Pratap Bhanu Mehta discovers in his column in IndianExpress that Chidu’s problem is not Pranab Mukherjee but Manmohan Singh!
Since Manmohan’s credibility itself has diminished, his defence of Chidu does
more harm than good.
R Jagannathan picks this up in his columnin Firstpost, enlarges the same and declares that if Chidu could have
stopped Raja from selling the spectrum, Manmohan Singh also could have stopped!
After all, Manmohan Singh was more powerful than Chidu!
Shekar Gupta argues in “The Buck Stops here” that it was
more a failure of Manmohan as a CEO than a fight between two ministers and a
willing Barkha Dutta plays along by giving him ample time to articulate this
theory.
Is there not a pattern in the media discourse especially
after it became clear that Chidu would not be resigning and that there would be
a patch up? That Manmohan Singh is indecisive and incompetent is neither new
nor the point, but the fact that this is being used by media to carve a small aperture
for Chidu to escape is.
What puzzles everyone is that why media has always been
sympathetic to Chidu. The same media which could not tolerate Shivraj Patil’s
incompetence does not mind buying Chidu’s facile argument that lack ofintelligence was not intelligence failure or accepting his hortative
exhortations on fighting terror.
When the inter-ministerial note blamed Chidu for not
restraining Raja from selling the spectrum, media chose to analyze the culpability
of Chidu. Prime time debates in electronic media and columns in print media
emphasized the need for establishing quid pro quo for determining culpability.

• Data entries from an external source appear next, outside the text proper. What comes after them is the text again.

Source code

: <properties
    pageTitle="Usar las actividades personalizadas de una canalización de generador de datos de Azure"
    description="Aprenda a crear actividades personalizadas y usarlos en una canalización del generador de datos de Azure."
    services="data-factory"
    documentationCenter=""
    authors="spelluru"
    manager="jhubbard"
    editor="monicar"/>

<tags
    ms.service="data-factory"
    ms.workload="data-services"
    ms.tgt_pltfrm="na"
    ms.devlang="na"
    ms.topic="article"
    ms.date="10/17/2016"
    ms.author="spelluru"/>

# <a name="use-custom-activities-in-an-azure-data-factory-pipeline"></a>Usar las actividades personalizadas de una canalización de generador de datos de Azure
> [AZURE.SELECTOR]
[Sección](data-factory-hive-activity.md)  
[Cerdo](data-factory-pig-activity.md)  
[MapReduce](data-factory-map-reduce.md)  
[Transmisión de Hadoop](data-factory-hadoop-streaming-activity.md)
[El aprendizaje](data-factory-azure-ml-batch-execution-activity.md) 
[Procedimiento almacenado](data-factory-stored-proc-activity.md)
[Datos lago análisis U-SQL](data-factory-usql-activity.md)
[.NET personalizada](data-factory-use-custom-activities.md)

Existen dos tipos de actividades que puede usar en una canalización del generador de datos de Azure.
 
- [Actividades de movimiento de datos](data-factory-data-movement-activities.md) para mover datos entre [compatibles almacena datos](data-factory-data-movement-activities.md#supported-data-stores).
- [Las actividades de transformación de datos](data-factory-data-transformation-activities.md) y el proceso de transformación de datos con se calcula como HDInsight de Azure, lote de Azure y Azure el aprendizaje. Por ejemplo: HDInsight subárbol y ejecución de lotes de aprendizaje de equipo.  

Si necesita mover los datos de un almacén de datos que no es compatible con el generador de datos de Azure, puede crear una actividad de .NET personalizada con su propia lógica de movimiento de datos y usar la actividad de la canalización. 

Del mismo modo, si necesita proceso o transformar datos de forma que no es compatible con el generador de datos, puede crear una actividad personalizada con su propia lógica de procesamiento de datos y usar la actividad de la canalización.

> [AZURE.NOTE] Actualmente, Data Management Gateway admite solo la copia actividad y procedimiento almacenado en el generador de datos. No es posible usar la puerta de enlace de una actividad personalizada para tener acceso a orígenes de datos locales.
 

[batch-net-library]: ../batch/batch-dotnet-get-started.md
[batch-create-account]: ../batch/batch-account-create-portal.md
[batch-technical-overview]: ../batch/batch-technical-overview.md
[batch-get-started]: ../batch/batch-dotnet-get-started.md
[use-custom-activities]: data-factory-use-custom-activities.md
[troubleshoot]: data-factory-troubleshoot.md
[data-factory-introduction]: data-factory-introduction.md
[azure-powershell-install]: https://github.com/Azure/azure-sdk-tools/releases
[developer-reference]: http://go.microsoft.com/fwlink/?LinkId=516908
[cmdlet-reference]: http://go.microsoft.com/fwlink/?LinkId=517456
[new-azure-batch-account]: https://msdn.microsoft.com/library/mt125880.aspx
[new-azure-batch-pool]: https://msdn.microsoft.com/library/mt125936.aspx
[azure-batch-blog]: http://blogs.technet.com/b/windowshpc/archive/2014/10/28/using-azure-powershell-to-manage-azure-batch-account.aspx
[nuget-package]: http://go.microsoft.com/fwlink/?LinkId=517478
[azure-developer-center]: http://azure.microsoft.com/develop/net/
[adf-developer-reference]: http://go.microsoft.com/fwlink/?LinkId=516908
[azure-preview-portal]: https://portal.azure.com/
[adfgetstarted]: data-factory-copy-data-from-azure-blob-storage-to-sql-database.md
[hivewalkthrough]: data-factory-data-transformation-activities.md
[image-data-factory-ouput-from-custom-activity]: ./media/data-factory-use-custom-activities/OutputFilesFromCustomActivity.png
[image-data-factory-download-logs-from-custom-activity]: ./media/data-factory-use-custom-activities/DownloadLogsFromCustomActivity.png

A simple omission will not make one culpable, they surmised. Times Now, the
otherwise anti establishment channel, also inexplicably took this line. The Media conveniently sidestepped the argument
that Chidu is morally responsible, that he did not exercise due diligence which
he promised while taking oath of office and that this is reason enough for
demanding his resignation. Not that this aspect was not discussed; it was, but
was dismissed at the initial stage itself. Did the media, by arguing prematurely
the culpability angle not try to divert the viewers’ attention? It will be naïve
to assume that it did not.
CBI said in the court that it was an independent entity and the
Central Government could not direct it to probe the inter-ministerial note.
Media got a shot in the arm and gave it the maximum coverage.
During the days leading to Raja’s resignation, one could see
TV crews camping outside his Delhi residence. Similar was the scene outside
Dayanidhi Maran’s house in the days preceding his resignation. Did anyone see
media chasing Chidu during the one week he went into hiding?
The 4 page letter which Pranab Mukherjee sent to Manmohan
wherein he pointed out that inputs of various ministries had been incorporated in
the note changed its perception. Two things became clear to media- one, Pranab
Mukherjee is not going to take this lying low; two, it is not just the Finance
Minister but a group of senior ministers and bureaucrats is against the Home
Minister.
Suddenly Chidu looked vulnerable! The media discourse took
the expected turn. It remembered promptly how Chidu and Kapil had mismanaged
the Anna Hazare problem, how Sonia, in spite of being in an American hospital
called Pranab to get involved and how Pranab solved the issue. For a couple of
days one could see less Congress spokespersons and more opposition members in
the TV debates.
Then came the signals of a likely patch up and a joint press
conference. Media resiled to its view that Chidu would survive. And one started
hearing the familiar arguments as the ones cited in the initial paragraphs of
this article.
If ‘culpability’ argument was used earlier to divert
attention, Manmohan’s weakness is being used now so that no one asks him to resign. That takes us to the title of
this article.
Is the media charting an escape route for Chidu?